İki sebepten orta mektebe üç yıl gecikmeyle başladım. Birincisi, ilk okulu bitirdiğim yıllarda Kozluk’ta henüz ortaokul yoktu ( Siirt’in ilçelerinden sadece Batman, Beşiri, Kurtalan ve Şırnak’ta vardı). İkincisi neden de, rahmetli hacı babamın ısrarıydı; ille de dîni eğitim yapmamı istiyordu. Kozluk’taki Xıdırbeg Medresesine verdi beni. Üç yıl devam ettim. Fakat üçüncü yılın sonunda bir baba dostumun sayesinde soluğu Batman Site Ortaokulunda aldım.

               Öğrenimim boyunca yaş bakımından sınıfdaşlarımdan hep öndeydim.Siirt lisesinden sonra Siyasal Bilgiler’e yazıldığımda da bu böyleydi.
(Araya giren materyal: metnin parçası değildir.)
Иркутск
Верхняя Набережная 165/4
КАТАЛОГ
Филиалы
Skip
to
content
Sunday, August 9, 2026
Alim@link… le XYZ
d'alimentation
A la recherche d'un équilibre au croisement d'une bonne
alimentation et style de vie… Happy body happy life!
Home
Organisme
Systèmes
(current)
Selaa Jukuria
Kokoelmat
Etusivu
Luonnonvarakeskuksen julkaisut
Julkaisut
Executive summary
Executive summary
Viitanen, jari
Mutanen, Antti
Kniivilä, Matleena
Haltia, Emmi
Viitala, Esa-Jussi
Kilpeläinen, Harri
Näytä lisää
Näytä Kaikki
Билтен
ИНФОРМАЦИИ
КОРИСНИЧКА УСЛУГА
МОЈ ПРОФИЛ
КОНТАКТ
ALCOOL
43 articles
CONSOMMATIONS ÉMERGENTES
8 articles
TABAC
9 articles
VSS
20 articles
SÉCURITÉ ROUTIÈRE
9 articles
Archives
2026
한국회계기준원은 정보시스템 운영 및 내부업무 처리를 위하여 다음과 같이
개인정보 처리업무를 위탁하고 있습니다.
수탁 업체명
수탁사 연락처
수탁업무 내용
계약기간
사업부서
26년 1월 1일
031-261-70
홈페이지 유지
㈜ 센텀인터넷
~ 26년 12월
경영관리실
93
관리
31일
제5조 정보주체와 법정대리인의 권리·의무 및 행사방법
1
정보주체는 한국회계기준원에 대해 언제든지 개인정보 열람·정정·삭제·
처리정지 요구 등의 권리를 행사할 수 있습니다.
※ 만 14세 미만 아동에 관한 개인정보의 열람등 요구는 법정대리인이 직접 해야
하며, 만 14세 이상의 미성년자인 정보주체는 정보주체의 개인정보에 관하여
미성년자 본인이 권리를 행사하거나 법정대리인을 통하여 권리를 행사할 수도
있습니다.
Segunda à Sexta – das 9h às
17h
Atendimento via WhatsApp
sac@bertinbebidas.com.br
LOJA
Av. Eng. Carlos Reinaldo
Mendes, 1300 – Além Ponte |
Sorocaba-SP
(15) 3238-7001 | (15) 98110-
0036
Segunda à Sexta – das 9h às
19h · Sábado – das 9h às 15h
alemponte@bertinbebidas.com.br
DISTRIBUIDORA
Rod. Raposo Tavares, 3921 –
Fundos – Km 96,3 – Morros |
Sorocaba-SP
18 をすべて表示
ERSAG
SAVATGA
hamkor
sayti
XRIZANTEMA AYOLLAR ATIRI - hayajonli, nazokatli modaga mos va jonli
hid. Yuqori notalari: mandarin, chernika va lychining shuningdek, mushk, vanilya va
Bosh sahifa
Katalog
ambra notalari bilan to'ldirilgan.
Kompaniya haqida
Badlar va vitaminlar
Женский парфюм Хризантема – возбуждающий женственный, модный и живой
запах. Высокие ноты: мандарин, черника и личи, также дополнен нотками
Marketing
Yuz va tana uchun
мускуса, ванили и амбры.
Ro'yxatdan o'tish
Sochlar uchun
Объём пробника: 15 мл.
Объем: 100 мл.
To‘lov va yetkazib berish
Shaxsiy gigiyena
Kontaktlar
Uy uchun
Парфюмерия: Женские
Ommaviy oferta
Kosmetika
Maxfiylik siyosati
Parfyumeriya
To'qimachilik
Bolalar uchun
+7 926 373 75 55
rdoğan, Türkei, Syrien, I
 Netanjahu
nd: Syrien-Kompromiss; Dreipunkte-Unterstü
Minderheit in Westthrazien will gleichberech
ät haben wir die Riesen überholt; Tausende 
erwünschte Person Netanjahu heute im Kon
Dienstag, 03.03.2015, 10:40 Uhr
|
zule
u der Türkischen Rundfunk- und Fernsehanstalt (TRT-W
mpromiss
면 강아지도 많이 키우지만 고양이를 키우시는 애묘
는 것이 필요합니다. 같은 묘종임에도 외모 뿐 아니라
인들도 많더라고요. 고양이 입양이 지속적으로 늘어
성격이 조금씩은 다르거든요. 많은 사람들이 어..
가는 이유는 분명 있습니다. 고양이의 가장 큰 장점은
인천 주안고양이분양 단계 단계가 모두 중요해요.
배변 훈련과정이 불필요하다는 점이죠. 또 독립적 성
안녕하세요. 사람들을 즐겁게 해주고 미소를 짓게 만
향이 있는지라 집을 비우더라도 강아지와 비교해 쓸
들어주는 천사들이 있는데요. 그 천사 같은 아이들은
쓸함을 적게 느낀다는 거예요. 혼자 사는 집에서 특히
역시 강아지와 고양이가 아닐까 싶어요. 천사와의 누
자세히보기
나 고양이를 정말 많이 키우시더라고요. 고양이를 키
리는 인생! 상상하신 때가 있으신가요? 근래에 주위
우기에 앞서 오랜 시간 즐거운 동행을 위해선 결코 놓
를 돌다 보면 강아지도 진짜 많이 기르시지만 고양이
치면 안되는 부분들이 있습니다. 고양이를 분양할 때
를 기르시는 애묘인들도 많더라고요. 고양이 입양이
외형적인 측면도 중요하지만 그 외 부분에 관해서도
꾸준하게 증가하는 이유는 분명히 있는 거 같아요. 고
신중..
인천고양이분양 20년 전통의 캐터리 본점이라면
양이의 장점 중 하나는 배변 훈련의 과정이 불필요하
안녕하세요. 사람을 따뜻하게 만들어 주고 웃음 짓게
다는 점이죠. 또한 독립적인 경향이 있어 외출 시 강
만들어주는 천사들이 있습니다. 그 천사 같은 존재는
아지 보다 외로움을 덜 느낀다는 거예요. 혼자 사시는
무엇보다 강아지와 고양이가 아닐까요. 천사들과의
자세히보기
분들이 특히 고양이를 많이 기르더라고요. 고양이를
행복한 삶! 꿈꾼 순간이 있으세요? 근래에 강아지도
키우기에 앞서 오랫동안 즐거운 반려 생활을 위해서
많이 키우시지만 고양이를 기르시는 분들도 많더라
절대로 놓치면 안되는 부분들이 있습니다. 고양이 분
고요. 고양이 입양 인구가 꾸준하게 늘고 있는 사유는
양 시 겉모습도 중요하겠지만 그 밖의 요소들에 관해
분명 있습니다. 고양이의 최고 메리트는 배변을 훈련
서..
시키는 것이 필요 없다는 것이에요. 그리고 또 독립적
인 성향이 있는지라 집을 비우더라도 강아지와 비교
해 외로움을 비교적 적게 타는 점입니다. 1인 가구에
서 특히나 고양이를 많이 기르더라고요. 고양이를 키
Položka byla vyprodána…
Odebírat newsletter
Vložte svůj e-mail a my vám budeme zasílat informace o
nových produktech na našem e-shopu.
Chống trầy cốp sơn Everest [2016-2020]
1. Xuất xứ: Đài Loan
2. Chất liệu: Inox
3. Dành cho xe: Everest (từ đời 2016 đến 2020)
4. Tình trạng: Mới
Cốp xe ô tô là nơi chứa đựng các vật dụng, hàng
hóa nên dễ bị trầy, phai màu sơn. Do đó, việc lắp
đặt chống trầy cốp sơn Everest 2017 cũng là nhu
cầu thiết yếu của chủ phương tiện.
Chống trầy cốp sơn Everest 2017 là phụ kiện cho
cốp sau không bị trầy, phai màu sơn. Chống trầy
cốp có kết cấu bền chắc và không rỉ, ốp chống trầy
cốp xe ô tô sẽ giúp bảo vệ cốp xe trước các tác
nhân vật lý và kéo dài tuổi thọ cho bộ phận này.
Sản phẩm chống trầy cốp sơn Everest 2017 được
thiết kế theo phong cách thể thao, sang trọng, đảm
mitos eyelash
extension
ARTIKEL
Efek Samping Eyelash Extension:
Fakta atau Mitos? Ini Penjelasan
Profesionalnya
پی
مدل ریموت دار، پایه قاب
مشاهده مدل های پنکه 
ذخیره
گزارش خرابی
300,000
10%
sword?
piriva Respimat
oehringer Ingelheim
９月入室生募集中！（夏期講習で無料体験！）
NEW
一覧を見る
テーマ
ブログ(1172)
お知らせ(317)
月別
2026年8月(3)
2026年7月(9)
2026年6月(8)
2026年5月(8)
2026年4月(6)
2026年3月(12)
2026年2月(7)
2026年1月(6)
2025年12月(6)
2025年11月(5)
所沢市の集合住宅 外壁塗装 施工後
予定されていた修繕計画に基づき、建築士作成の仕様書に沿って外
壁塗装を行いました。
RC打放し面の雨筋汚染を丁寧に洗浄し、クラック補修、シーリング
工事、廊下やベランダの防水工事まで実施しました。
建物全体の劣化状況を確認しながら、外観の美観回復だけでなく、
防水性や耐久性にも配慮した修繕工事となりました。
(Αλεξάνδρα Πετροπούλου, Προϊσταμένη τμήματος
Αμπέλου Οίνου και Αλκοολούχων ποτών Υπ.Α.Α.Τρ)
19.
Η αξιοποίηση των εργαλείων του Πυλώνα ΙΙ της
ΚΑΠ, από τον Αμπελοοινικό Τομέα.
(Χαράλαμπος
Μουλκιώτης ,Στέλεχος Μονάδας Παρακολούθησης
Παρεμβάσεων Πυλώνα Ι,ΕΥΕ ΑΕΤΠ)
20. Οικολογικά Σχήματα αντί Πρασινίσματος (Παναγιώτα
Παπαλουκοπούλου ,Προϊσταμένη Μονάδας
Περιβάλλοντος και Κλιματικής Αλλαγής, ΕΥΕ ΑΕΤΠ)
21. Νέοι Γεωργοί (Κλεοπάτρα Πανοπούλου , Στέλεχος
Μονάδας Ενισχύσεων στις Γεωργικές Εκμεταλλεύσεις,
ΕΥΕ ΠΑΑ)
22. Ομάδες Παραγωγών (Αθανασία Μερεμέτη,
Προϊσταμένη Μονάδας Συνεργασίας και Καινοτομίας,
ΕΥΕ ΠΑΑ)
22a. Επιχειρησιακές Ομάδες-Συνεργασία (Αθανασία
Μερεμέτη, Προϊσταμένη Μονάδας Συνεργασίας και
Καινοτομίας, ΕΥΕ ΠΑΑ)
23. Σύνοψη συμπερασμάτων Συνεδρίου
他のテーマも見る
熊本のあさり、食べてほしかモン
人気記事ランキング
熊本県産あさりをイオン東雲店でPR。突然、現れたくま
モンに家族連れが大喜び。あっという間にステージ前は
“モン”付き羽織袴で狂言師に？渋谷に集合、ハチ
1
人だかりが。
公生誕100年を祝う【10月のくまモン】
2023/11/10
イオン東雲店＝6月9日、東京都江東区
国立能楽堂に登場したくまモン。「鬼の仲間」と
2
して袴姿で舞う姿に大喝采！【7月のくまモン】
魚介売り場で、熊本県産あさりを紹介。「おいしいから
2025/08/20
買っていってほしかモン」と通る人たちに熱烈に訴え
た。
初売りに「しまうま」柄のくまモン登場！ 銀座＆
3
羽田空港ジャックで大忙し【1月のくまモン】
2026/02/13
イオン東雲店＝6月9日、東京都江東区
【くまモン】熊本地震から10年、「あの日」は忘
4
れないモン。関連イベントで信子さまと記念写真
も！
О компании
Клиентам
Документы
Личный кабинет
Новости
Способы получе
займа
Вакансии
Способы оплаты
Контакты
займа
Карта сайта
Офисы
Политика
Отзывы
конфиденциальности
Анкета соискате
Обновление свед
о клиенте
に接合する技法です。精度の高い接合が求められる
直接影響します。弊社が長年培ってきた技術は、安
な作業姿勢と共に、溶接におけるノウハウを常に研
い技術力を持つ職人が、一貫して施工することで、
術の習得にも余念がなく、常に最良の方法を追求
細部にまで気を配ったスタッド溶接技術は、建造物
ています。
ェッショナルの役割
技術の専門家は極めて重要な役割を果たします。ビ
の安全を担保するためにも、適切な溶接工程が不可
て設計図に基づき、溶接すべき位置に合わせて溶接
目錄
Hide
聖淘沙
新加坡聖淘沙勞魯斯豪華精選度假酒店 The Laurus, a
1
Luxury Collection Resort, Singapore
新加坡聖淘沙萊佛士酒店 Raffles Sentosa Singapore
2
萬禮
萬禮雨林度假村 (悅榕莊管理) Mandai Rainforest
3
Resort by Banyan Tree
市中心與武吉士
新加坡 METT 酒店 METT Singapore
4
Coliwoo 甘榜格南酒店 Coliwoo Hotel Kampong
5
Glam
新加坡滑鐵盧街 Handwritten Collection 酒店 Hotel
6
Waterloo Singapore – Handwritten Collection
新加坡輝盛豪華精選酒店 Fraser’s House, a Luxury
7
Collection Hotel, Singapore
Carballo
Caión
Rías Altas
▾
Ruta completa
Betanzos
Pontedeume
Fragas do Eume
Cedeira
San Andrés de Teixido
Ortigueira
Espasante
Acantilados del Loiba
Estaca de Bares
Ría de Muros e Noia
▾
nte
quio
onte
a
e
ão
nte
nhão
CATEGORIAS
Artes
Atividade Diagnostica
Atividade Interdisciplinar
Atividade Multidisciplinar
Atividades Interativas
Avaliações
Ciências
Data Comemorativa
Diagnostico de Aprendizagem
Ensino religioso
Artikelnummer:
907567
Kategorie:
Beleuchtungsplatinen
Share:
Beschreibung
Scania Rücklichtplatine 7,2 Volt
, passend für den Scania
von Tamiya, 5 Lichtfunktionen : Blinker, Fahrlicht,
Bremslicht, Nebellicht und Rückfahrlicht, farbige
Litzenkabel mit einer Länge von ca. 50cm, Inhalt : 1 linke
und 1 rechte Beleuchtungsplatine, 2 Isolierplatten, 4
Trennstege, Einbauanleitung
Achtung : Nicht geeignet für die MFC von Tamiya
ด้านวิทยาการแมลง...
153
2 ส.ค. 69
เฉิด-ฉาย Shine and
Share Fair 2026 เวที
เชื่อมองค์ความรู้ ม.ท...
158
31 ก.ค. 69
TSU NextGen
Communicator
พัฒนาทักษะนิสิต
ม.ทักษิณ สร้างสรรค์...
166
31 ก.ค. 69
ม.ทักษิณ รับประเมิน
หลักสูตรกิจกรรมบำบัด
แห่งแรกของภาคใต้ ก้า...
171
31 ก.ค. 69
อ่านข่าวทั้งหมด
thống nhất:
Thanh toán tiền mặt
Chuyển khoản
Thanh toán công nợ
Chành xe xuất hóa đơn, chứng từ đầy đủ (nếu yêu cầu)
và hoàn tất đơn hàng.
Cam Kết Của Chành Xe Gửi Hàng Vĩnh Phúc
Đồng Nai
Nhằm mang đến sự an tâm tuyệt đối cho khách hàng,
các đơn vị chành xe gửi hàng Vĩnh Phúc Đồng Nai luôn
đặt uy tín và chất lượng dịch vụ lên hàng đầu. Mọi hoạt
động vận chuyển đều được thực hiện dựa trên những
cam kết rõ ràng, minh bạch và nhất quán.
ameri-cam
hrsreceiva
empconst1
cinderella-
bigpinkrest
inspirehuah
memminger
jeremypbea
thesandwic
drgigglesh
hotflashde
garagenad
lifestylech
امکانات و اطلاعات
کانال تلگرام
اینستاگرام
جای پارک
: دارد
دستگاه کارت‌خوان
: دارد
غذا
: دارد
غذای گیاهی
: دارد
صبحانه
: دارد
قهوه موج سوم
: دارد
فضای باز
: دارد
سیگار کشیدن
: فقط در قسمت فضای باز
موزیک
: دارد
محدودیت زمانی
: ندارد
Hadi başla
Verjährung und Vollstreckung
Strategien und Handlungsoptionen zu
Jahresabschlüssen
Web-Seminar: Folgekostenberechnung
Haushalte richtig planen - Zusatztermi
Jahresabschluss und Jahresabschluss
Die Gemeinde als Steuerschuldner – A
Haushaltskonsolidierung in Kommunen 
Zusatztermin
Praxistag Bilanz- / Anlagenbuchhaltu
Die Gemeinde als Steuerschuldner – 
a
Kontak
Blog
Birkaç yıl önce yitirdiğimiz Batman Eski Belediye başkanlarından Şahabettin Bağdu ve yine geçen yıl kaybettiğim Patnos’lu Zeki (Kılıç) Baba ile daha Mülkiye’nin ilk yıllarında tanışmıştım. İkisi de diğer arkadaşları gibi darbeci okul komutanları olan Albay Talat Aydemir’in kurbanı  eski “Harbiyeli” lerden idiler. Bu arada onları saygı ve rahmetle anmış olayım. Talat  Albayı ipe götüren başarısız darbe girişimiyle birlikte Kara Harp Okulundan atılan bin 500 yüz öğrenciyi  İsmet Paşa affedince, diğerleri gibi bu iki ağabeyim de istedikleri fakülteye (SBF’ye) yazılmışlardı. Ben Fakülteye başlayınca onlar Mülkiye son sınıftaydılar. Dedim ya, ikisi de “abi” olmalarına rağmen yanlarında yine de “tıfıl” sayılmazdım gecikmişliğim nedeniyle. Üstelik ikisi de “Kürt” olunca ikisiyle de kısa zamanda kaynaşmıştık.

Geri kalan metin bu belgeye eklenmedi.